On the last day of 2020, Gibran Bassil talked Hasan Nasrallah into revisiting the Mar Mikhail Agreement, signed 14 years earlier between Hezbollah and his father-in-law, Michel Aoun.
Aoun at the time promised to support Hezbollah with arms. Nasrallah promised to make him president, which he did exactly 10 years later, in 2016. But there was one thing about the 2006 agreement: it made no mention of Gibran Bassil.
Using his tremendous influence on the aging Aoun, Bassil successfully made himself the backbone of his administration as an adviser, foreign minister, and president of the Patriotic Movement (FPM), which controlled the lion’s share of parliament during the Aoun years. Less than two years into his father-in-law’s administration, Bassil hoped that a new Mar Mikhail Agreement would take him to Baabda Palace.
Nasrallah said yes to a Mar Mikhail II — accommodating Bassil, who had been sanctioned by the US for his ties with Hezbollah — but never went through with it. Despite repeated attempts at reviving the Mar Mikhail sub-committee, nothing happened. Hezbollah constantly found excuses to avoid convening, telling Bassil, albeit indirectly, that they would not support his presidential bid. Then it became public: Hezbollah’s presidential candidate would be their longtime ally Suleiman Frangieh, a scion of a historic Maronite political family whose grandfather and namesake had been president in the 1970s.
Bassil shifts to the opposition
Furious, Bassil switched his loyalties to the opposition, joining ranks with two vehemently anti-Hezbollah Christian parties: the Lebanese Forces of Samir Gagegea and the Lebanese Phalange of the Gemayel family. By the time Aoun’s term ended in October 2022, the two former allies had parted ways, showing the fragility of their alliance.
Last June, Bassil put his full weight behind Frangieh’s opponent Jihad Azour, openly challenging Hezbollah in parliament. As a result, both Frangieh and Azour failed to secure the necessary number of votes and Lebanon was allowed to drift into a presidential vacuum which continues even after 12 months down the road.
Nasrallah sent emissaries to Bassil, suggesting that he drop his support for Azour and return to the Hezbollah fold, with vague promises of making him president after Frangieh’s term ends. Bassil came back with a counter-proposal, saying that he would drop Azour in return for Hezbollah dropping Frangieh, and the two sides would go for a third name: ex-interior minister Ziad Baroud.
Resumption of talks
When that failed, a new proposal began making the rounds, one that was new and innovative where in exchange for supporting Frangieh, or at a bare minimum — not opposing him — Hezbollah would agree to a law of administrative decentralisation that would empower Christian municipalities and governorates. This was something that Nasrallah felt was worth discussing, delegating Mohammad Raad, a senior member of Hezbollah, to discuss it with Bassil.
On September 10, 2023, the two sides created a sub-committee to discuss decentralisation. Bassil presented them with a full-fledged proposal, which he had personally penned with his advisers, adding a clause for financial decentralisation that also dilutes the powers of the Ministry of Finance, held by Hezbollah’s allies in the Amal Movement.

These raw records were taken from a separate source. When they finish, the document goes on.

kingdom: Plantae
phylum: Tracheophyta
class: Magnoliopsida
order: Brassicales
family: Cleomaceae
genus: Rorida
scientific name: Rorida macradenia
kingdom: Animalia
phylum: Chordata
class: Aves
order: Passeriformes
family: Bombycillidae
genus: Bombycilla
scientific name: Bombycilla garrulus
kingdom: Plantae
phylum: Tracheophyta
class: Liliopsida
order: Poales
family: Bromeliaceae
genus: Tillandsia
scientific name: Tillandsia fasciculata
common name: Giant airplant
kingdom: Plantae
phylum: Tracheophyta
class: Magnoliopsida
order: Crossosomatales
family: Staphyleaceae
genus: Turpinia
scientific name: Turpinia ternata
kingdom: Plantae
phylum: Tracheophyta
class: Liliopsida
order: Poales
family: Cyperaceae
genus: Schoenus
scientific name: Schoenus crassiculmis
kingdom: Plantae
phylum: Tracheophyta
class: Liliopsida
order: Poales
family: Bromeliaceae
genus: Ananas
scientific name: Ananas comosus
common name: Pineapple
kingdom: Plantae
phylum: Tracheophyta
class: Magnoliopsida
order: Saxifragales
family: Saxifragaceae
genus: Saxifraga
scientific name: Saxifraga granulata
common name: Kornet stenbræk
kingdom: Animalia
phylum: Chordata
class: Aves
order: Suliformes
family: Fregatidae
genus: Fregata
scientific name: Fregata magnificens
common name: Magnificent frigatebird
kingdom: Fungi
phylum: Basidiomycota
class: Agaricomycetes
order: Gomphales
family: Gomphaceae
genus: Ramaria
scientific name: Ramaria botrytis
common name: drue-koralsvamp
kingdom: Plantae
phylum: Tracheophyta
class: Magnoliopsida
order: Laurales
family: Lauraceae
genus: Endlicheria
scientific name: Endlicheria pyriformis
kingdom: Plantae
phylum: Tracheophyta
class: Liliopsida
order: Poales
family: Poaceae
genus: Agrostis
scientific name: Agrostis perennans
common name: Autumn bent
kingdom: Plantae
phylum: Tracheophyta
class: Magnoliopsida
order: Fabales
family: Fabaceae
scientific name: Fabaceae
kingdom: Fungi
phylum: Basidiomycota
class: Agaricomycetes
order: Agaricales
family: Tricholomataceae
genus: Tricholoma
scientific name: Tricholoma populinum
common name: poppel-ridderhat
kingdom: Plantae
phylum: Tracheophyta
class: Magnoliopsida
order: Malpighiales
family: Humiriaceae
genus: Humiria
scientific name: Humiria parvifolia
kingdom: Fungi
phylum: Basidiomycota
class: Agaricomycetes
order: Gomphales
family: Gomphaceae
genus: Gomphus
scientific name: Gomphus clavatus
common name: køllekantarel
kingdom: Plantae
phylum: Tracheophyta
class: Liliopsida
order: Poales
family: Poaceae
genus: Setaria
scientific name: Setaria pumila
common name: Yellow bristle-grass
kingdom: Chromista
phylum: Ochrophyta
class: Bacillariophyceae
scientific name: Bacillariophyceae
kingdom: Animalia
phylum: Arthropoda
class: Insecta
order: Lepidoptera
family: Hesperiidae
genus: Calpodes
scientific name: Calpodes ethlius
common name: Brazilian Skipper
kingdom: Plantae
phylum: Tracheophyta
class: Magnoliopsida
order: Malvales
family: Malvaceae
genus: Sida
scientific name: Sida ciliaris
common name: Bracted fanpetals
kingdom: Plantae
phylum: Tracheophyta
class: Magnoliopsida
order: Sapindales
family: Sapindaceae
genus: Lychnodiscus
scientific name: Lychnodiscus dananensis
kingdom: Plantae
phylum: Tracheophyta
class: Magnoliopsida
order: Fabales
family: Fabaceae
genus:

Even if Hezbollah agrees to administrative decentralisation, it cannot approve financial decentralisation without an okay from its longtime ally Nabih Berri, speaker of parliament and head of the Amal Movement. Bassil has an axe to grind with Berri — they never got along, neither during the Aoun years nor before or after. But under no circumstances would Hezbollah accommodate Bassil at Berri’s expense. Bassil can get one of his demands, but certainly not both.
The Berri initiative
On August 28, 2023, Nasrallah described the status of the talks that led to the joint committee on September 10 as “deep and serious.” He quickly added, “reaching a deal needs some time.” Coinciding with the renewed talks comes an initiative by Berri, calling for roundtable talks between all stakeholders, followed by an open session of parliament to elect a new president within seven days, saying that this ought to be completed in September.
Hezbollah supports the idea, and so does Gibran, Druze leader Walid Junblatt, and the Maronite Patriarch, who sees it — very correctly — as very similar to what the French envoy Yves Le Drian has been calling for, most recently during his mid-September visit to Lebanon. Opposing the Berri initiative is Samir Geagea and the Lebanese Forces, who feel that Bassil has used them to get back at Hezbollah or to provoke Nasrallah into resuming talks with him.
He is saying that roundtable talks should happen after a president is elected, not before. Bassil is now suggesting a third way forward if the decentralisation law passes with Hezbollah: He will withdraw his support for Azour, Hezbollah would do the same with Frangieh, and they would agree on a new fresh name backed by Hezbollah and the Free Patriotic Movement.
But for now, Hezbollah remains uninterested in discussing new names. It has no Plan B for Frangieh. Will Bassil accept him in return for administrative decentralisation?
Time will tell.
— Sami Moubayed is a historian and former Carnegie scholar. He is also author of Under the Black Flag: At the frontier of the New Jihad.